The code is somewhat more complex than in the "always fetch all objects" but not much.
1000 objects with pk + one field from db with .all() is 10% faster using the patched code. .iterator() speed isn't changed.
Patch available from https://github.com/akaariai/django/tree/non_chunked_iter_squashed.
Sidenote about chunked reads: Without better support from Postgres it will be impossible to automatically use chunked reads. If you don't use WITH HOLD, the cursor will be unusable outside transactions. Add in autocommit mode, and it means this is a total no-go (not that it was a good idea even before). If you use WITH HOLD, then the cursor must be closed explicitly. So, if you have "if obj in qs" but don't iterate the whole qs it means you just leaked a cursor (which is even worse than having idle-in-tx connections). So, a dedicated API is needed in any case.
comment:7 by , 12 years ago
My naive opinion is that anything that doesn't use .iterator()
should load the entire queryset on the first access. That's the least surprising behavior.
As explained by Anssi, loading results incrementally from the database cannot be done transparently.

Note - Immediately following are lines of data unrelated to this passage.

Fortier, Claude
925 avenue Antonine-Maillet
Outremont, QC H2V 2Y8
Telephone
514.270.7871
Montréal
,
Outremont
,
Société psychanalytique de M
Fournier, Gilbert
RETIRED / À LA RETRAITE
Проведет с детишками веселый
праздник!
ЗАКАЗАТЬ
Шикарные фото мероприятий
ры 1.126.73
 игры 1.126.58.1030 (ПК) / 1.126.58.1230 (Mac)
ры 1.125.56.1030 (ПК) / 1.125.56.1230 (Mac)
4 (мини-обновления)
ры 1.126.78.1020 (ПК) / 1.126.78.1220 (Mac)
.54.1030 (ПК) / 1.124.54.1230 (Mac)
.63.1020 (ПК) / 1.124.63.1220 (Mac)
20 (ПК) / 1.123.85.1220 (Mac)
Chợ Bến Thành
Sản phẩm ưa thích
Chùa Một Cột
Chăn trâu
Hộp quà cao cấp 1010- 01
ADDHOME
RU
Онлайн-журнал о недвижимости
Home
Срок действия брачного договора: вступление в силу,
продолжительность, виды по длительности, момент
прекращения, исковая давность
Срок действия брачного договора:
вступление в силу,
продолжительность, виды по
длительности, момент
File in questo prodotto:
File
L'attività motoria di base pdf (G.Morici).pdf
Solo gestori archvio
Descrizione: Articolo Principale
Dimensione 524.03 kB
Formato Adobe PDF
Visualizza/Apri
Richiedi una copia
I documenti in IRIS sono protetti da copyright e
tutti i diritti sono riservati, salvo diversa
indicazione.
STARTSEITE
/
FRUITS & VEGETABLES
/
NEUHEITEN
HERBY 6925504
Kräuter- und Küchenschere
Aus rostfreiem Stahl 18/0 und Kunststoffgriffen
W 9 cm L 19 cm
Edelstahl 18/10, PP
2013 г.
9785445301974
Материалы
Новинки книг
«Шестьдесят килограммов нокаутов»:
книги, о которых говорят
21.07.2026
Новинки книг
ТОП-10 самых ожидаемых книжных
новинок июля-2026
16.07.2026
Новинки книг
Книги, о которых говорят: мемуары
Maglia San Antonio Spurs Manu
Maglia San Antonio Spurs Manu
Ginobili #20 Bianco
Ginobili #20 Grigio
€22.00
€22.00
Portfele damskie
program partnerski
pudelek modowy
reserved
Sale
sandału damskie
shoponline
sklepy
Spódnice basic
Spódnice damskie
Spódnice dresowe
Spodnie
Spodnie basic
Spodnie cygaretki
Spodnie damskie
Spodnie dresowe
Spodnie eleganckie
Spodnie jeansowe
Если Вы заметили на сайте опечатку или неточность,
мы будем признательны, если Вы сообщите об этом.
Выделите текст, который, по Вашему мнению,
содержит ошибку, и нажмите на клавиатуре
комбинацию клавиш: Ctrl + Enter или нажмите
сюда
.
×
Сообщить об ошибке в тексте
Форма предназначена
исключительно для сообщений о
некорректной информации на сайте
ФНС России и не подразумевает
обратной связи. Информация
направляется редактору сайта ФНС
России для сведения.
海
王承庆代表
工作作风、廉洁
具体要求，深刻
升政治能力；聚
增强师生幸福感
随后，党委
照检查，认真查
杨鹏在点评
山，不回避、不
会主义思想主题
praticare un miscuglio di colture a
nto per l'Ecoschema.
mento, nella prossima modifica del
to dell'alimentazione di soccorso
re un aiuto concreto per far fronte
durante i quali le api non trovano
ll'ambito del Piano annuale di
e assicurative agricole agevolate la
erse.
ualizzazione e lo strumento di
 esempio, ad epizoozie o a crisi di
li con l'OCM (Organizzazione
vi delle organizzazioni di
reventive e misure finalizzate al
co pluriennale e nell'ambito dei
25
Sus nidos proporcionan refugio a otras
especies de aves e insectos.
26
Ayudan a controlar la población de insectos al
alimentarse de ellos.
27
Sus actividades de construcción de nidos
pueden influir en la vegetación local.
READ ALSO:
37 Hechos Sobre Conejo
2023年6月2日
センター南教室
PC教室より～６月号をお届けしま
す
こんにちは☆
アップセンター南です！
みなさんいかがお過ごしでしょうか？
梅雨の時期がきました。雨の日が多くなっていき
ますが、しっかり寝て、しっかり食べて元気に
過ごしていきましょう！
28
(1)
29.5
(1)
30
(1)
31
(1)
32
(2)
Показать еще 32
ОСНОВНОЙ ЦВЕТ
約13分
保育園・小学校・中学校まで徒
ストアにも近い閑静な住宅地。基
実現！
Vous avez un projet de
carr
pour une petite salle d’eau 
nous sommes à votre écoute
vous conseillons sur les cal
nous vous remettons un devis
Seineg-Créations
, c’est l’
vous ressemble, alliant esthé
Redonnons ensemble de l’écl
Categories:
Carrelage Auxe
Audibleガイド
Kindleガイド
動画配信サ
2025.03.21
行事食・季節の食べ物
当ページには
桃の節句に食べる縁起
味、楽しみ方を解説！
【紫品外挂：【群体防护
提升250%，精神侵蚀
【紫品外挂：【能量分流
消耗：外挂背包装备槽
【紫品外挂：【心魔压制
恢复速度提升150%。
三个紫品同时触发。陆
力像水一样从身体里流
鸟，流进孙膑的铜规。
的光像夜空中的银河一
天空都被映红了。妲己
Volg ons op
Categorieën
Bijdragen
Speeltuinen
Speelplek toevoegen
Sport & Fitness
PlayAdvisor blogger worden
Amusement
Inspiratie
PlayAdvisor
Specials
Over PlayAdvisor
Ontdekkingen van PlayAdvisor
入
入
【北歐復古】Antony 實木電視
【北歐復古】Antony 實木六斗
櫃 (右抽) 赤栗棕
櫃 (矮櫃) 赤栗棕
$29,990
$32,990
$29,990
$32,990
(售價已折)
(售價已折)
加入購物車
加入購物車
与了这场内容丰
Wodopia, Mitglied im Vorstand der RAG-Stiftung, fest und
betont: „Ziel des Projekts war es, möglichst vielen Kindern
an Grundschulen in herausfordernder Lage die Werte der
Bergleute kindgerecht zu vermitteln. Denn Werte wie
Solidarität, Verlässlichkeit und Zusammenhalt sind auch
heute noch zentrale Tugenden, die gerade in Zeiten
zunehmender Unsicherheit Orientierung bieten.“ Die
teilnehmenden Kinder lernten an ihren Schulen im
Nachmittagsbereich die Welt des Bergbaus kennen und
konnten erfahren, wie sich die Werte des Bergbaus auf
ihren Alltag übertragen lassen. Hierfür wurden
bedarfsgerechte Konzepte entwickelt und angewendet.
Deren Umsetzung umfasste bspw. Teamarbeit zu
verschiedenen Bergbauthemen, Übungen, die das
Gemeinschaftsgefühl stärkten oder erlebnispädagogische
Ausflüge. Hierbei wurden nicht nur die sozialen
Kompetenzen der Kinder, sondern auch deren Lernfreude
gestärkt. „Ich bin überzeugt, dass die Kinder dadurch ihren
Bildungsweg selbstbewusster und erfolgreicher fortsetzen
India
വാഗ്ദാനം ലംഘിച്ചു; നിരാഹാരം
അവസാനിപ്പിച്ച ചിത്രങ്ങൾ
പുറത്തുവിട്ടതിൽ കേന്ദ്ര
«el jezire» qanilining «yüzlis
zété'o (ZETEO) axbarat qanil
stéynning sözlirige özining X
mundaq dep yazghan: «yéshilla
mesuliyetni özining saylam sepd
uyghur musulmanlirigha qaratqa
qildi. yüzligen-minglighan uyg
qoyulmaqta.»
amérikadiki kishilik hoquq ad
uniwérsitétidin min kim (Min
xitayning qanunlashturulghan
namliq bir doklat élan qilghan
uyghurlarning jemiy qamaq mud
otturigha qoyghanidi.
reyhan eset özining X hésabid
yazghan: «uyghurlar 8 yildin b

That's an external, uninformed comment; feel free to ignore me ;)
follow-up: 9 comment:8 by , 12 years ago
I am not sure if I should commit the simple no-optimizations for __bool__
and __contains__
version, or the optimized and bit more complex version. The added complexity isn't much, but on the other hand I believe users benefiting from the optimizations are rare.
I am leaning towards committing the more complex optimized version, simply because there could be users who would get a performance regression otherwise. I am wondering if this is too cautious. This approach optimizes use cases that are rare, and in the use cases optimized, the user would often benefit a lot more by using different code patterns.
Opinions welcome...
comment:9 by , 12 years ago
comment:10 by , 11 years ago
I think we want to go with the "always convert all objects" approach. Special casing some uses makes the code complex. And, in most cases we will win only in the amount of converted objects, not in the amount of fetched rows.
So, I updated the original non_chunked_reads branch to apply to master. If somebody could review at least the release notes changes that would be good...
comment:12 by , 11 years ago
Resolution: | → fixed |
---|---|
Status: | new → closed |
I have to say it's quite easier to read the implementation with this cleanup.